Saved data entries:
§ §

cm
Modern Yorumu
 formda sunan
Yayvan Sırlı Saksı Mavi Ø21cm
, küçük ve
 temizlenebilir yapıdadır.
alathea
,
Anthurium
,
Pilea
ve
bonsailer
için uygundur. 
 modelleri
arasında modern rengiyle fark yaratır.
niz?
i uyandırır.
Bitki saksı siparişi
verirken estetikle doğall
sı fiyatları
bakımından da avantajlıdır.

§ §

▶ [Task prompt]: Copy out every line of the listing above verbatim, from the first line to the last.

▶ [Exercise result]:
cm
Modern Yorumu
 formda sunan
Yayvan Sırlı Saksı Mavi Ø21cm
, küçük ve
 temizlenebilir yapıdadır.
alathea
,
Anthurium
,
Pilea
ve
bonsailer
için uygundur. 
 modelleri
arasında modern rengiyle fark yaratır.
niz?
i uyandırır.
Bitki saksı siparişi
verirken estetikle doğall
sı fiyatları
bakımından da avantajlıdır.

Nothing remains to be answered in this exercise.